Un
peu comme tout le monde, j’ai suivi la saga du maire Tremblay dans sa lutte pour
maintenir son droit à la prière aux assemblées municipales ainsi que la
présence du crucifix comme symbole religieux dans la salle municipale. Déjà,
dans une lettre publique
que je lui adressais en 2011, je lui exprimais,
en tant que croyant, mon point de vue sur le sujet.
Depuis
lors, sa cause a été entendue par la Cour d’appel du Québec et le jugement
a été rendu public le 28 mai dernier.
Je
laisse à d’autres intervenants le soin d’analyser le jugement rendu. Je retiens
toutefois les propos tenus par le maire Tremblay lors de sa conférence de
presse, suite au jugement. En plus d’exprimer sa satisfaction pour sa victoire,
il a relevé l’importance de la tradition religieuse au Québec et de l’héritage
qu’elle a laissé dans la conscience du peuple. À l’écouter, la foi est un
produit culturel qui fait partie de nos vies.
Mon
opposition aux revendications du maire Tremblay n’a rien à voir avec le combat portant
sur la laïcité. Elle repose d’abord et avant tout sur la compréhension qu’il se
fait de la foi.
En
tant que croyant, je considère que la foi, celle qui transforme les cœurs et
conduit à la radicalité de l’engagement au service de la justice, de la vérité,
de la compassion, de la solidarité et de la bonté, ne peut être assimilée à
quelques expressions culturelles que ce soit. La foi chrétienne n’est ni un
folklore, ni un culte, mais un engagement qui prend à son compte les engagements
mêmes de Jésus de Nazareth.
Le
même jour où le jugement de la Cour d’appel a été émis, le pape François
rappelait à un groupe de fidèles que la
foi n’est pas un phénomène culturel rattaché à des cultes, à des traditions,
mais à un engagement. Je me permets de paraphraser, de l’espagnole au français,
une partie de son intervention.
« On peut suivre Jésus de diverses manières et pour
divers motifs.
“Certains suivent Jésus, comme quelque chose de culturel.

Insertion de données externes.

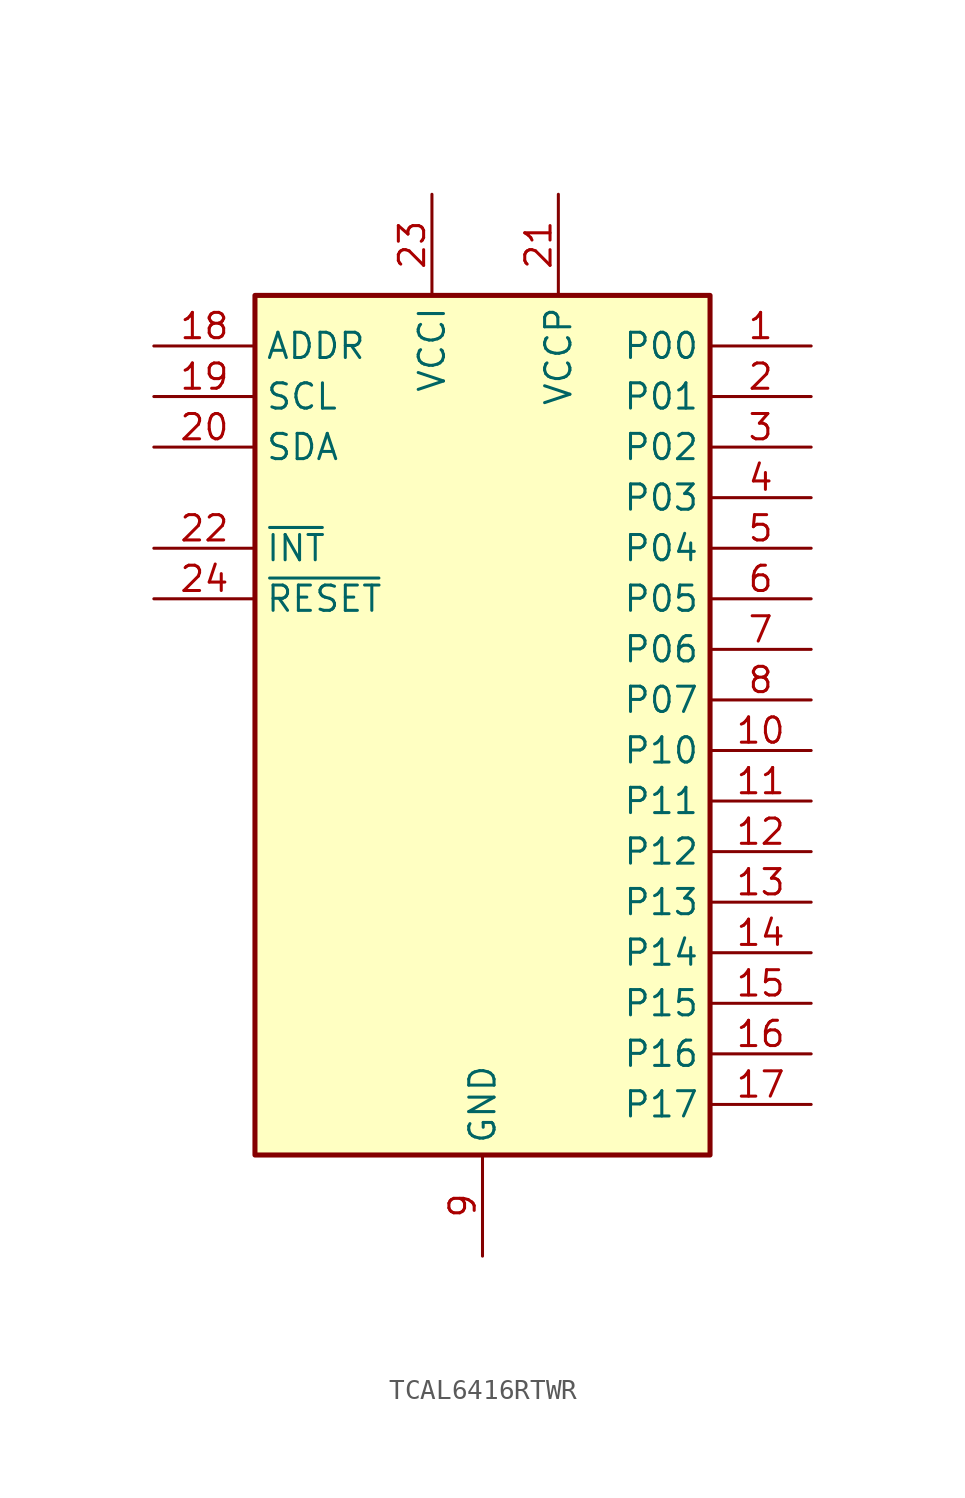
<source format=kicad_sym>
(kicad_symbol_lib
  (version 20241209)
  (generator "kicad_symbol_editor")
  (generator_version "9.0")
  (symbol "TCAL6416RTWR"
    (property "Reference" "IC"
      (at 26.67 17.78 0)
      (effects (font (size 1.27 1.27)) (justify left top) (hide yes)))
    (symbol "TCAL6416RTWR_1_1"
      (rectangle (start -11.43 20.32) (end 11.43 -22.86) (stroke (width 0.254) (type default)) (fill (type background)))
      (pin passive line (at -16.51 17.78 0) (length 5.08) (name "ADDR" (effects (font (size 1.27 1.27)))) (number "18" (effects (font (size 1.27 1.27)))))
      (pin passive line (at -16.51 15.24 0) (length 5.08) (name "SCL" (effects (font (size 1.27 1.27)))) (number "19" (effects (font (size 1.27 1.27)))))
      (pin passive line (at -16.51 12.7 0) (length 5.08) (name "SDA" (effects (font (size 1.27 1.27)))) (number "20" (effects (font (size 1.27 1.27)))))
      (pin passive line (at -16.51 7.62 0) (length 5.08) (name "~{INT}" (effects (font (size 1.27 1.27)))) (number "22" (effects (font (size 1.27 1.27)))))
      (pin passive line (at -16.51 5.08 0) (length 5.08) (name "~{RESET}" (effects (font (size 1.27 1.27)))) (number "24" (effects (font (size 1.27 1.27)))))
      (pin passive line (at -2.54 25.4 270) (length 5.08) (name "VCCI" (effects (font (size 1.27 1.27)))) (number "23" (effects (font (size 1.27 1.27)))))
      (pin passive line (at 0 -27.94 90) (length 5.08) (name "GND" (effects (font (size 1.27 1.27)))) (number "9" (effects (font (size 1.27 1.27)))))
      (pin passive line (at 3.81 25.4 270) (length 5.08) (name "VCCP" (effects (font (size 1.27 1.27)))) (number "21" (effects (font (size 1.27 1.27)))))
      (pin passive line (at 16.51 17.78 180) (length 5.08) (name "P00" (effects (font (size 1.27 1.27)))) (number "1" (effects (font (size 1.27 1.27)))))
      (pin passive line (at 16.51 15.24 180) (length 5.08) (name "P01" (effects (font (size 1.27 1.27)))) (number "2" (effects (font (size 1.27 1.27)))))
      (pin passive line (at 16.51 12.7 180) (length 5.08) (name "P02" (effects (font (size 1.27 1.27)))) (number "3" (effects (font (size 1.27 1.27)))))
      (pin passive line (at 16.51 10.16 180) (length 5.08) (name "P03" (effects (font (size 1.27 1.27)))) (number "4" (effects (font (size 1.27 1.27)))))
      (pin passive line (at 16.51 7.62 180) (length 5.08) (name "P04" (effects (font (size 1.27 1.27)))) (number "5" (effects (font (size 1.27 1.27)))))
      (pin passive line (at 16.51 5.08 180) (length 5.08) (name "P05" (effects (font (size 1.27 1.27)))) (number "6" (effects (font (size 1.27 1.27)))))
      (pin passive line (at 16.51 2.54 180) (length 5.08) (name "P06" (effects (font (size 1.27 1.27)))) (number "7" (effects (font (size 1.27 1.27)))))
      (pin passive line (at 16.51 0 180) (length 5.08) (name "P07" (effects (font (size 1.27 1.27)))) (number "8" (effects (font (size 1.27 1.27)))))
      (pin passive line (at 16.51 -2.54 180) (length 5.08) (name "P10" (effects (font (size 1.27 1.27)))) (number "10" (effects (font (size 1.27 1.27)))))
      (pin passive line (at 16.51 -5.08 180) (length 5.08) (name "P11" (effects (font (size 1.27 1.27)))) (number "11" (effects (font (size 1.27 1.27)))))
      (pin passive line (at 16.51 -7.62 180) (length 5.08) (name "P12" (effects (font (size 1.27 1.27)))) (number "12" (effects (font (size 1.27 1.27)))))
      (pin passive line (at 16.51 -10.16 180) (length 5.08) (name "P13" (effects (font (size 1.27 1.27)))) (number "13" (effects (font (size 1.27 1.27)))))
      (pin passive line (at 16.51 -12.7 180) (length 5.08) (name "P14" (effects (font (size 1.27 1.27)))) (number "14" (effects (font (size 1.27 1.27)))))
      (pin passive line (at 16.51 -15.24 180) (length 5.08) (name "P15" (effects (font (size 1.27 1.27)))) (number "15" (effects (font (size 1.27 1.27)))))
      (pin passive line (at 16.51 -17.78 180) (length 5.08) (name "P16" (effects (font (size 1.27 1.27)))) (number "16" (effects (font (size 1.27 1.27)))))
      (pin passive line (at 16.51 -20.32 180) (length 5.08) (name "P17" (effects (font (size 1.27 1.27)))) (number "17" (effects (font (size 1.27 1.27))))))))
</source>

Ils se disent chrétiens parce qu’ils sont nés et ont grandi dans cette culture. Ils
ont une foi culturelle, mais sans l’exigence du véritable engagement qui
transforme les vies.
‘Certains autres suivent Jésus comme une proposition
culturelle, comme une manière de monter plus haut dans l’échelle sociale et
ecclésiale, une manière d’obtenir plus de pouvoir.

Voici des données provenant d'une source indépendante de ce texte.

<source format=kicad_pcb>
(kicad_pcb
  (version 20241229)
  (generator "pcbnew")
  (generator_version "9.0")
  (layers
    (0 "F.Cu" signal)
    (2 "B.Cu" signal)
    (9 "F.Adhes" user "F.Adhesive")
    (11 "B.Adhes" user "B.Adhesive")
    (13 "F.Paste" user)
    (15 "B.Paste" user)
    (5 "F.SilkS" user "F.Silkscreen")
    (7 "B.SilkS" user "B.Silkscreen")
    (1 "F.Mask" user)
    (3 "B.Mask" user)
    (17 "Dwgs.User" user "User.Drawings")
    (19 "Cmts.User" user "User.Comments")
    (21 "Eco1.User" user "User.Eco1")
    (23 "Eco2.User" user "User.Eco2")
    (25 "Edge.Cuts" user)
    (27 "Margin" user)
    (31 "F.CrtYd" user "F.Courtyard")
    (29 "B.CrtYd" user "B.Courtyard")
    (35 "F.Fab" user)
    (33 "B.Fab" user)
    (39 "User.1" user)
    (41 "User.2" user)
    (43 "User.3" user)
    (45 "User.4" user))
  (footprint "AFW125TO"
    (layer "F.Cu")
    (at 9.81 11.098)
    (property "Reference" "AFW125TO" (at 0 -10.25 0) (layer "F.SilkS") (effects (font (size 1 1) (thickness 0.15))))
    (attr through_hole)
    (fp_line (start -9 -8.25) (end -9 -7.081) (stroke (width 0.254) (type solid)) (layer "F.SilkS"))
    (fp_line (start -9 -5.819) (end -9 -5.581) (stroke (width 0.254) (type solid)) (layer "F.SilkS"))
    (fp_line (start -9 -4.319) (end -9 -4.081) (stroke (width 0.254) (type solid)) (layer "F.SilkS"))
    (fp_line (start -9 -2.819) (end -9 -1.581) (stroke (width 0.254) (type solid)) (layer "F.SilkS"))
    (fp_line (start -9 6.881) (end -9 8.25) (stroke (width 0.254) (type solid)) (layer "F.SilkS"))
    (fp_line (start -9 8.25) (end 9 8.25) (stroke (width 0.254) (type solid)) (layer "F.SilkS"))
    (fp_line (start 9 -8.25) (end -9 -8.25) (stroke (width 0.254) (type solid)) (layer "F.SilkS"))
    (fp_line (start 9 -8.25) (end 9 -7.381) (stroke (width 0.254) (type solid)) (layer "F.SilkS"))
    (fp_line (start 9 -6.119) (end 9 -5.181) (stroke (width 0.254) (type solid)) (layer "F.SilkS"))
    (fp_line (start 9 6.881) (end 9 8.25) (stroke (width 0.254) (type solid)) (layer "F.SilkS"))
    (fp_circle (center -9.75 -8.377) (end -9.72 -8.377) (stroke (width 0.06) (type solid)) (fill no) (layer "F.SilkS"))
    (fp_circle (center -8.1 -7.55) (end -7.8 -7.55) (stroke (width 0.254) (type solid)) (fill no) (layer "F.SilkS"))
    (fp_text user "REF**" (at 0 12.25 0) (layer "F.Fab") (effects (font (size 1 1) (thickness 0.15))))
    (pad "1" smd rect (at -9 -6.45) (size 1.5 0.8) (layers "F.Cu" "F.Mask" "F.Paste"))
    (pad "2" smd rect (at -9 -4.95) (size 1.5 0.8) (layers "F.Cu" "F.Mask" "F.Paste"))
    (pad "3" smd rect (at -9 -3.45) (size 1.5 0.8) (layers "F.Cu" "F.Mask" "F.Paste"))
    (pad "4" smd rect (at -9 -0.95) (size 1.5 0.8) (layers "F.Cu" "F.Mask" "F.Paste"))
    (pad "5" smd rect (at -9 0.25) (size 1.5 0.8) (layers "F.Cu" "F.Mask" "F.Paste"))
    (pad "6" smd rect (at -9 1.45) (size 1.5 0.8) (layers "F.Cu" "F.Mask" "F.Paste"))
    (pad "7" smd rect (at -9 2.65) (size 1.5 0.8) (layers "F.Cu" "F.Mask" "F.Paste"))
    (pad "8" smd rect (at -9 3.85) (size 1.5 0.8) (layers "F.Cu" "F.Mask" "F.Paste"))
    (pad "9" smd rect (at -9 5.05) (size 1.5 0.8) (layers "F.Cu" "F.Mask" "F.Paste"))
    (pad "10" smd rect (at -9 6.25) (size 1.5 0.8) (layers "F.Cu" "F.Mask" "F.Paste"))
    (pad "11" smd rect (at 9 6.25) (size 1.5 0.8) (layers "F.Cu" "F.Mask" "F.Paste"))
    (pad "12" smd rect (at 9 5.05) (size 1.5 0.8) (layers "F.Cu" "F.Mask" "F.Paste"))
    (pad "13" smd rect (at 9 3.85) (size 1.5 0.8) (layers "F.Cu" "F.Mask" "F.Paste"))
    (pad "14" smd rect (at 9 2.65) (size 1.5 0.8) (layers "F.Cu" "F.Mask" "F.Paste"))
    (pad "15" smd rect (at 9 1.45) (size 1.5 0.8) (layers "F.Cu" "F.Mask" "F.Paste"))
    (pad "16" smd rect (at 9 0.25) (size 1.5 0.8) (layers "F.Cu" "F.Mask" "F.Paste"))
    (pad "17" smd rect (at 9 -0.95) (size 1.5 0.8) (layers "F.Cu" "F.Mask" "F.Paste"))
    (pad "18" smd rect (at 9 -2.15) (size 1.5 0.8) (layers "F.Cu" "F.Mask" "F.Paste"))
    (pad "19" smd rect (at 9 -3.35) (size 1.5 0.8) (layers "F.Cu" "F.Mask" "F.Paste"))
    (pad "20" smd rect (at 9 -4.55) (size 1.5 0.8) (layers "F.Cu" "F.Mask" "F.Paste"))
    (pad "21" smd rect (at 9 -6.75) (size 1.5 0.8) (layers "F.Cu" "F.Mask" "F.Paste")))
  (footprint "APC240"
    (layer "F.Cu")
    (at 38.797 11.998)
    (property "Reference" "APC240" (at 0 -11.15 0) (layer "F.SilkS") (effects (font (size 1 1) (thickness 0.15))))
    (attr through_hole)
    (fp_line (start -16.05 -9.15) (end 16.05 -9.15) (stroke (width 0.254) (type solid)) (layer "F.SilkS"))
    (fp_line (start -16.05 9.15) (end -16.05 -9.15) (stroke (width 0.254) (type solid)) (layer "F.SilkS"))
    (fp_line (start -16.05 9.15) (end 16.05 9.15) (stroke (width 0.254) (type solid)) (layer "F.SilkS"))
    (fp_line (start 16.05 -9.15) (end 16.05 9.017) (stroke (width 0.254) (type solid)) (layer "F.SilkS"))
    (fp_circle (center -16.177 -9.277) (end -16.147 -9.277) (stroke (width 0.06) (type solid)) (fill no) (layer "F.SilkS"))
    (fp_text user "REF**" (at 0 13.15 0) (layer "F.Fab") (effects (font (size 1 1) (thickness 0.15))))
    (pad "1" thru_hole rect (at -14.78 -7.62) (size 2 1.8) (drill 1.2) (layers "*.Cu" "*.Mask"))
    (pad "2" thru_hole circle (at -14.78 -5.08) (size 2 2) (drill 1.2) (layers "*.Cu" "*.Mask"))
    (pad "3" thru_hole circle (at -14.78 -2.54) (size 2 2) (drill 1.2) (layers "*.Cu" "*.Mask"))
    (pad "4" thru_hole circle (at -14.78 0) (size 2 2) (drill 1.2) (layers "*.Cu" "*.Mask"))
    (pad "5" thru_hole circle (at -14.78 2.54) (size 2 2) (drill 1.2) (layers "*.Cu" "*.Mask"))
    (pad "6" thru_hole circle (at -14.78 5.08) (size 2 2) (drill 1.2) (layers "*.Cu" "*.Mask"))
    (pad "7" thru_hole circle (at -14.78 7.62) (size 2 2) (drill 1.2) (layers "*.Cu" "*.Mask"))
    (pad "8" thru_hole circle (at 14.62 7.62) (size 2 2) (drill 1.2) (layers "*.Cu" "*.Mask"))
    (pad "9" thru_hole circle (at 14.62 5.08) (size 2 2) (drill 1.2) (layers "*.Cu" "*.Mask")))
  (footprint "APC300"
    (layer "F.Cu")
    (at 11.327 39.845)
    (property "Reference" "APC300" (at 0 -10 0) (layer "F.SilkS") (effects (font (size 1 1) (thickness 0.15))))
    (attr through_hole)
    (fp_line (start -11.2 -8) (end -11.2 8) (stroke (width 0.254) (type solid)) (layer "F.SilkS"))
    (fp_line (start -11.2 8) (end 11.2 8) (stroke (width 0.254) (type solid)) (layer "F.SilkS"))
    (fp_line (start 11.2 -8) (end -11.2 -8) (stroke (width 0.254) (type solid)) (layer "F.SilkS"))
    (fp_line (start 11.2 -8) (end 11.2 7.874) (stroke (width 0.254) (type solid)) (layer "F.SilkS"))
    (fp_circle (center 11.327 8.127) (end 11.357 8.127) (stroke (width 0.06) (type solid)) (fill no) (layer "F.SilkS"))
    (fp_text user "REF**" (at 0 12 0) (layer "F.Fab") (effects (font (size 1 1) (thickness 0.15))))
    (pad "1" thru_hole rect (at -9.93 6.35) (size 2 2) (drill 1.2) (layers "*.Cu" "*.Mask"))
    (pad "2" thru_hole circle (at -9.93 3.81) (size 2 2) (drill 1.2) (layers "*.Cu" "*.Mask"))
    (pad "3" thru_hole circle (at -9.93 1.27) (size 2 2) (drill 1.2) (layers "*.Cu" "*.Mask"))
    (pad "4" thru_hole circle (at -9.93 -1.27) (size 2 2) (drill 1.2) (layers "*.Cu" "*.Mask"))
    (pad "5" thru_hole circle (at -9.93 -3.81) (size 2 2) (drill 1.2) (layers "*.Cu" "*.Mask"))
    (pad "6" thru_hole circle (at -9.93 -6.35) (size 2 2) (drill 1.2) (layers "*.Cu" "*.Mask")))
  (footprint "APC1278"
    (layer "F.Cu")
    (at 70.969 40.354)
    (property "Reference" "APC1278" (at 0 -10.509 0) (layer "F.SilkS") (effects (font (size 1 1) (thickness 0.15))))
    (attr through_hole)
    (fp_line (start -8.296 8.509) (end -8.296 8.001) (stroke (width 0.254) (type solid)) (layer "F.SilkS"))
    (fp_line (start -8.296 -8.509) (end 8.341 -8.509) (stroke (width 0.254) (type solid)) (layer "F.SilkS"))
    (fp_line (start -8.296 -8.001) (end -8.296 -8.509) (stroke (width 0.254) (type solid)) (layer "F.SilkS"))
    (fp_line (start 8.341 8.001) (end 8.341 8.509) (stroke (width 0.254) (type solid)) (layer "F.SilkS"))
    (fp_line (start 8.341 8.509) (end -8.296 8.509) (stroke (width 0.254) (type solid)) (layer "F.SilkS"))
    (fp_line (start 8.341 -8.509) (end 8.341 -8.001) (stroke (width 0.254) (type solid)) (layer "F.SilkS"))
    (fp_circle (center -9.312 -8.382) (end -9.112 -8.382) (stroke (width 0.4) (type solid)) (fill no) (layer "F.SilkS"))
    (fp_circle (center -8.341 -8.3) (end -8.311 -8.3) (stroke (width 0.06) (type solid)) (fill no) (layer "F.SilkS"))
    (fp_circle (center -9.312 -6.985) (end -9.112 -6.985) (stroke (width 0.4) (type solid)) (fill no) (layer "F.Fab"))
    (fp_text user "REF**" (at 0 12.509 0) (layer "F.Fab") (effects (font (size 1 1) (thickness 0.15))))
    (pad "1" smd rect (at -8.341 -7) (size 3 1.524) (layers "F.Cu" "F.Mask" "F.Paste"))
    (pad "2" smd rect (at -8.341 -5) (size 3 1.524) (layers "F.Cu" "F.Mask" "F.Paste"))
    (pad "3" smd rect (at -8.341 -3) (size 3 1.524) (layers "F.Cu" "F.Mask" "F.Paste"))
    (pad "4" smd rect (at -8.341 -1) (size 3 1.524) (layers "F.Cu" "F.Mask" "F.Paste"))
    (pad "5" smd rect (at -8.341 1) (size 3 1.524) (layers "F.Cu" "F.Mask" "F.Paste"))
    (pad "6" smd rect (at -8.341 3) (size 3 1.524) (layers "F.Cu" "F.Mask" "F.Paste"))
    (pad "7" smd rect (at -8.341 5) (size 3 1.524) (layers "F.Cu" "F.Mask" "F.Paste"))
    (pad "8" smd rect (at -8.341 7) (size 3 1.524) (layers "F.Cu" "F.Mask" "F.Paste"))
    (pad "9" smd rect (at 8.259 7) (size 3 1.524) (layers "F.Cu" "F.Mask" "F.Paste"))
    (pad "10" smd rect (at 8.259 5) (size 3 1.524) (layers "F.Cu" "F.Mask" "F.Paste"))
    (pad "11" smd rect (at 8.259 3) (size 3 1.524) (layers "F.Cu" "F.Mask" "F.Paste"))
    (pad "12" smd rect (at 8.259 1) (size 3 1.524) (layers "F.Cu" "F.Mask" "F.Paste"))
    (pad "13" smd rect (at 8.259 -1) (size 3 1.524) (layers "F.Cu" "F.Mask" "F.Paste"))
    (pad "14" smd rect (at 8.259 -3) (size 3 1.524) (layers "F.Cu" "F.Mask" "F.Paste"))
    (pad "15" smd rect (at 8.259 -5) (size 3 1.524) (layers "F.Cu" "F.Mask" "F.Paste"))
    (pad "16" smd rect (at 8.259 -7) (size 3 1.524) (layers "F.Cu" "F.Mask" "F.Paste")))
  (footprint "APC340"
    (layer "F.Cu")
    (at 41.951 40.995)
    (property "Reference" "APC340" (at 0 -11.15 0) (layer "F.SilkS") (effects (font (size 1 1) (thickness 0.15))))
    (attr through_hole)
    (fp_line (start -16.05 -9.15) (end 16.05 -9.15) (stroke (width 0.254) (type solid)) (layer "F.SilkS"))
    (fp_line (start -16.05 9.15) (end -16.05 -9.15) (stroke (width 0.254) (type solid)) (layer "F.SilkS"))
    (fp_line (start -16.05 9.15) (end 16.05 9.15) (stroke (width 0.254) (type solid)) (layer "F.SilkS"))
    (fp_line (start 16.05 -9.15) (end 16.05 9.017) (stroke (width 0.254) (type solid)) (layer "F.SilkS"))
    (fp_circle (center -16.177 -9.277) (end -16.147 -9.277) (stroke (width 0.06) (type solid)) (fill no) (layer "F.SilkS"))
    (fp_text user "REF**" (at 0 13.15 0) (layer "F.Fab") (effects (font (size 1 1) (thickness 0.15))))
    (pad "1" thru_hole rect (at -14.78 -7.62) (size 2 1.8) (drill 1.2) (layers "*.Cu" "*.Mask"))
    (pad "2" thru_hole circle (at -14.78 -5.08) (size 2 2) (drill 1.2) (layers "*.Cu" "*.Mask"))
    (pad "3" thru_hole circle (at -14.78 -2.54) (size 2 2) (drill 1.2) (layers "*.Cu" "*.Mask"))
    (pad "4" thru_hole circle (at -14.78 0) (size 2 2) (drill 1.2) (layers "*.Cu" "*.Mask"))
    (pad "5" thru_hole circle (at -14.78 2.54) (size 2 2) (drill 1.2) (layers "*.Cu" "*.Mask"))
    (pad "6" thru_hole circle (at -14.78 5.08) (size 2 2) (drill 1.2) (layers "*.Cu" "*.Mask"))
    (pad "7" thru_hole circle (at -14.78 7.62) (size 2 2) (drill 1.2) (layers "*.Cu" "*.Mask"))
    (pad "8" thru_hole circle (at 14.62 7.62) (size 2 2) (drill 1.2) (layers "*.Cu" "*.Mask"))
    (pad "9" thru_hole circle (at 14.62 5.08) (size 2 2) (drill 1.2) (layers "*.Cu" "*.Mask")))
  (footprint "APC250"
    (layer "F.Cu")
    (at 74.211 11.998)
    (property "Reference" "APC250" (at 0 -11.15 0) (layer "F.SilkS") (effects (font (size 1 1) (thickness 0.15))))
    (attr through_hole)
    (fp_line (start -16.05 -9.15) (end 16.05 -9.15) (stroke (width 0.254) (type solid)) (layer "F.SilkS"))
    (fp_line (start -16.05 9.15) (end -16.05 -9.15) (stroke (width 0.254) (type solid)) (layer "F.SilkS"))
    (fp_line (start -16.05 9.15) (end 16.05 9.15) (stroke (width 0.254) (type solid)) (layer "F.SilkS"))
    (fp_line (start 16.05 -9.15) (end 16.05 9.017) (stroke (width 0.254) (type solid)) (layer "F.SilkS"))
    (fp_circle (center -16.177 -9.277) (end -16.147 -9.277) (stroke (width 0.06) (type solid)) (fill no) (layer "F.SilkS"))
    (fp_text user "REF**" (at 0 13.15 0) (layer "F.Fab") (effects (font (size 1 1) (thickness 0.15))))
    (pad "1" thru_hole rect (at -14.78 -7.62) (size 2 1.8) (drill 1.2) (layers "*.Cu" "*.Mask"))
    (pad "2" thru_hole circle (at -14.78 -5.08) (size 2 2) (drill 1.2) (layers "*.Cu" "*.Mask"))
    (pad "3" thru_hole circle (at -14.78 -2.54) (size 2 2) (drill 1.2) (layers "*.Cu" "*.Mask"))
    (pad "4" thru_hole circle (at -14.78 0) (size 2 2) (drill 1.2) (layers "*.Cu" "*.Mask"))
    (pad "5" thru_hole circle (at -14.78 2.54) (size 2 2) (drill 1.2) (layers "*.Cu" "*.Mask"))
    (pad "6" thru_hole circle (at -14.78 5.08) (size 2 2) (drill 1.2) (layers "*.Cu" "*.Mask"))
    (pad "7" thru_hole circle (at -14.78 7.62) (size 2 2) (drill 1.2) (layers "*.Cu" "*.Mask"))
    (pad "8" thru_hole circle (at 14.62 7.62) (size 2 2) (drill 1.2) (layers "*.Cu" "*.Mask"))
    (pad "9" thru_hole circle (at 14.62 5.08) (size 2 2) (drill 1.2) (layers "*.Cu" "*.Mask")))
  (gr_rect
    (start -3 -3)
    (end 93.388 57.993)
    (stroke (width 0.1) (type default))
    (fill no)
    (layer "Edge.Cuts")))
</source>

L’histoire de l’Église est pleine de ces gens, en
commençant par certains empereurs, suivis de beaucoup de gouvernants et de
nombreuses autres personnes. Il en va de même pour un certain nombre de prêtres
et d’évêques. Plusieurs pensent que suivre Jésus c’est une question de
carrière.’
Le
combat que mène le maire Tremblay porte sur une foi culturelle, soutenue par des cultes, des liturgies, des prières, des
symboles. Cette foi ne rejoint pas toujours celle qui s’enracine dans ce Jésus de
l’histoire qui a apporté de nouveaux paradigmes pour la gouvernance du monde. Loin
d’éclairer cette dernière, elle en est souvent le voile qui en dissimule la
réalité.
‘Que les plus grands se mettent au service des plus
petits et que les plus petits soient considérés comme les plus grands. Que les
artisans de paix et les persécutés pour la justice soient glorifiés et non
condamnés. Que les hypocrites et les manipulateurs soient dénoncés, etc. »
Le véritable combat du croyant
et du non-croyant c’est celui qui doit rendre notre humanité plus juste, plus
vraie, plus compatissante, plus solidaire, plus libre. Ce fut le combat de
Jésus de Nazareth et c’est également le combat de toutes les personnes de bonne
volonté. Que chacun et chacune puisent là où les y conduit leur conscience
l’inspiration et l’énergie pour mener dans la paix du cœur et de l’esprit ce
combat de tous les jours. En cela, nous témoignerons vraiment de nos véritables
intentions.
L’ennemi à abattre n’est pas
le croyant ou l’incroyant, mais le mensonge, la manipulation, la domination, le
sectarisme, le fanatisme sous toutes ses formes, l’individualisme, l’injustice,
etc..
Voilà, en quelques mots, ce
que je pense de cette saga du maire Tremblay et de son lien avec la foi authentique
qui est d’abord et avant tout un engagement de vie.